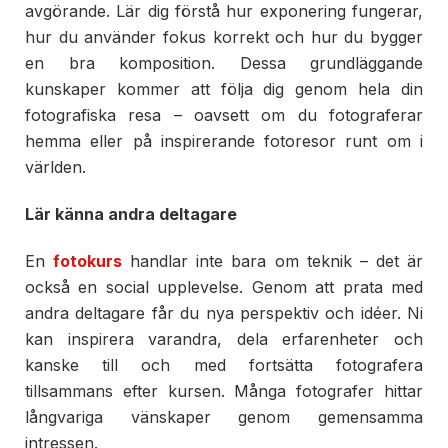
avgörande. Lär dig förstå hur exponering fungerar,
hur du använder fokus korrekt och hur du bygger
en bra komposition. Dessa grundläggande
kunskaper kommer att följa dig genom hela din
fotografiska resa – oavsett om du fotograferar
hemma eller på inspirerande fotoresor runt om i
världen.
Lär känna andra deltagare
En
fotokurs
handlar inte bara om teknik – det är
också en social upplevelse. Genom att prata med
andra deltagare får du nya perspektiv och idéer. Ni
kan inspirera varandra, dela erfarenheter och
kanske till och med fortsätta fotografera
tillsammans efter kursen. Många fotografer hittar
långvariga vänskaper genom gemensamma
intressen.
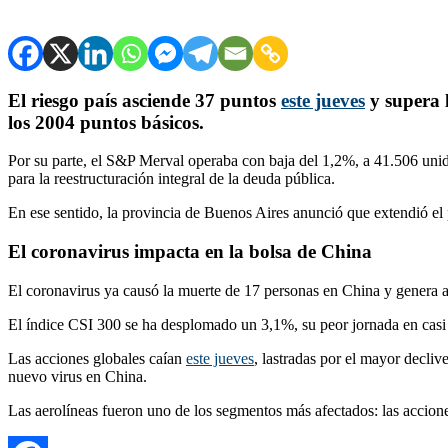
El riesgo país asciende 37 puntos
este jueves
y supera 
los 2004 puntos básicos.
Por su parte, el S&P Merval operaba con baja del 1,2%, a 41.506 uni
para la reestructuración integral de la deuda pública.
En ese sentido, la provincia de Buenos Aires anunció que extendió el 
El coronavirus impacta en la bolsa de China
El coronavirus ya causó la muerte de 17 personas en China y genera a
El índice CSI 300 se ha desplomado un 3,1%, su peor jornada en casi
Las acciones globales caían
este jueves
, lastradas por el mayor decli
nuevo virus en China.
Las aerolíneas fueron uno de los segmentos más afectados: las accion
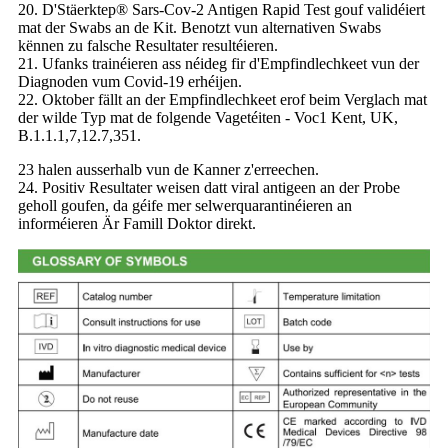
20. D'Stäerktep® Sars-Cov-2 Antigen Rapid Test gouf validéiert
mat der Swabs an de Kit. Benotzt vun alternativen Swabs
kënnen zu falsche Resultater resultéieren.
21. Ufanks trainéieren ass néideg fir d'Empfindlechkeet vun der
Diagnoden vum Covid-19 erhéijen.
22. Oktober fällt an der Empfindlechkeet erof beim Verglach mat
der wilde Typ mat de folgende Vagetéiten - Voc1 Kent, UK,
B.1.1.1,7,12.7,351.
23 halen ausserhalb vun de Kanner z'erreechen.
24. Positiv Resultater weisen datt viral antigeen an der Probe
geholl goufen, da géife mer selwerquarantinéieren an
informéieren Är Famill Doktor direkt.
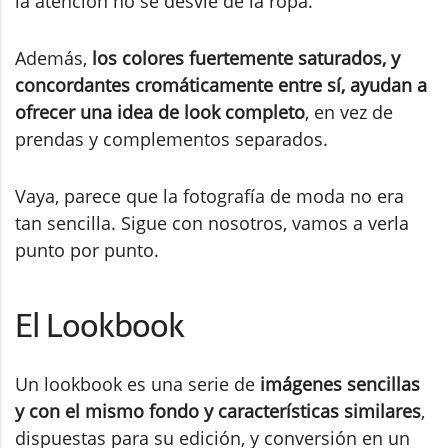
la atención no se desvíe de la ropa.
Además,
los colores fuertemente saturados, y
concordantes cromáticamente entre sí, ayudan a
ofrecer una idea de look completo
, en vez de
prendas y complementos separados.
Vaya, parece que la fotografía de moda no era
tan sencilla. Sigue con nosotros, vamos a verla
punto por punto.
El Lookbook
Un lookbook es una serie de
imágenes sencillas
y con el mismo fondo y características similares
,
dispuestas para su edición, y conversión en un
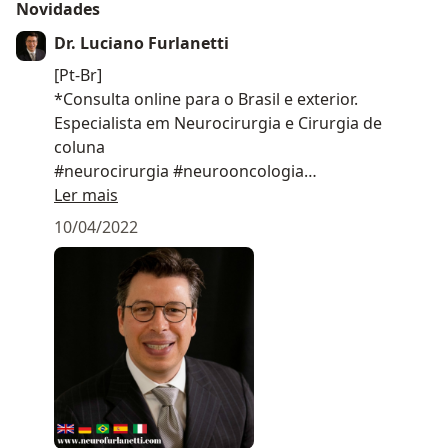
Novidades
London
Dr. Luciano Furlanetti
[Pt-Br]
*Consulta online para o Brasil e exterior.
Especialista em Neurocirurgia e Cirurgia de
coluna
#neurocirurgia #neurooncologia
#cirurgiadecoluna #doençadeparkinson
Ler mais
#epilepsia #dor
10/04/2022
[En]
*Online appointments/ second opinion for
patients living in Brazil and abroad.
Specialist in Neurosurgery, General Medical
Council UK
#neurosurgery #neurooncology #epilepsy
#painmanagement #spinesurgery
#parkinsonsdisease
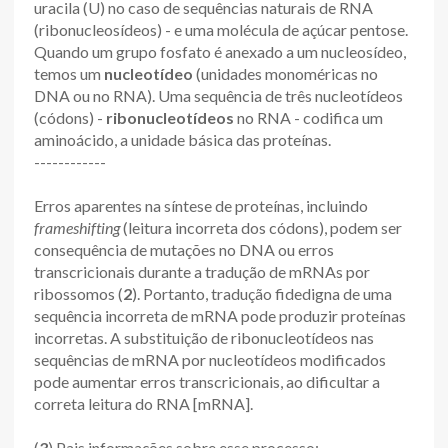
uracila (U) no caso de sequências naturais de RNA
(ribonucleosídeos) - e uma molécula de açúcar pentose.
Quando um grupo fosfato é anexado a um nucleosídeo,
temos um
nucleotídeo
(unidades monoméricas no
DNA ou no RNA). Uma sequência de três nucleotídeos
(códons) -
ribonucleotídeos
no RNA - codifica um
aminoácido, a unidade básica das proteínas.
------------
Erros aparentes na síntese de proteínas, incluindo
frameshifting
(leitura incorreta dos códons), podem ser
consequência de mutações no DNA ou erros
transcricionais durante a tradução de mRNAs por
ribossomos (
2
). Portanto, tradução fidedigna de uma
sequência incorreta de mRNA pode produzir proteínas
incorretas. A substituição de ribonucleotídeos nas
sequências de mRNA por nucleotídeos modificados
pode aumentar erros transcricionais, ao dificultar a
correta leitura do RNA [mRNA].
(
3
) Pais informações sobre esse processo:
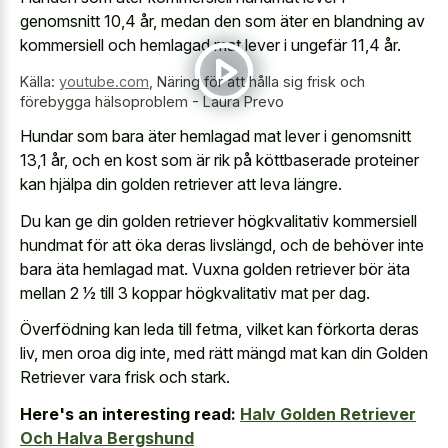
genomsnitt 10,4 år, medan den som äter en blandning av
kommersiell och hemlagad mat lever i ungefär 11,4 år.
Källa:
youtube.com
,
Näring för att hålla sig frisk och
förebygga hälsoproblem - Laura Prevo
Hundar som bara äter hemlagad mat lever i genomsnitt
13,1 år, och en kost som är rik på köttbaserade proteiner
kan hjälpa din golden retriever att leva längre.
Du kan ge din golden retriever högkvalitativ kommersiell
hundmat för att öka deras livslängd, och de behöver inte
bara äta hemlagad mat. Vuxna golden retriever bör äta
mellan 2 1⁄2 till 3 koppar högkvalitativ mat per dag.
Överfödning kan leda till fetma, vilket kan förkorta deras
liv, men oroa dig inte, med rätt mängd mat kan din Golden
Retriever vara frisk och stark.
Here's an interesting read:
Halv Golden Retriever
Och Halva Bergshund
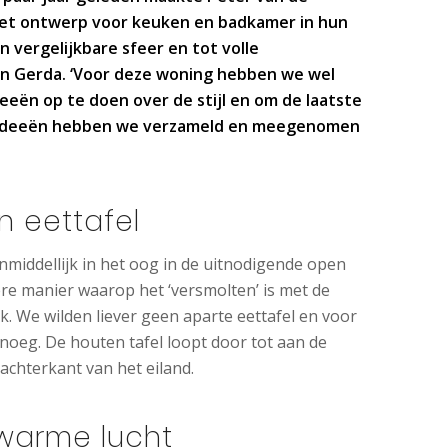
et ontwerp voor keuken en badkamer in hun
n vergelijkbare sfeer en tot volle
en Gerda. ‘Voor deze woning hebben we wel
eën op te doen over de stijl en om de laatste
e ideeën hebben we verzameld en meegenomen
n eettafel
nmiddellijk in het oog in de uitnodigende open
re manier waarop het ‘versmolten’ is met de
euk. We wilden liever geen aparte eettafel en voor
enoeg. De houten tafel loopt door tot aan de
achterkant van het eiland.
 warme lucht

ACTIVITY: Reproduce, exactly and only, the lines of the records above starting at the line with "imágenes sencillas" and ending at the line with "#neurocirurgia #neurooncologia", both included. Leave every picture out.

RESPONSE TO THE EXERCISE:
imágenes sencillas
y con el mismo fondo y características similares
,
dispuestas para su edición, y conversión en un
Novidades
London
Dr. Luciano Furlanetti
[Pt-Br]
*Consulta online para o Brasil e exterior.
Especialista em Neurocirurgia e Cirurgia de
coluna
#neurocirurgia #neurooncologia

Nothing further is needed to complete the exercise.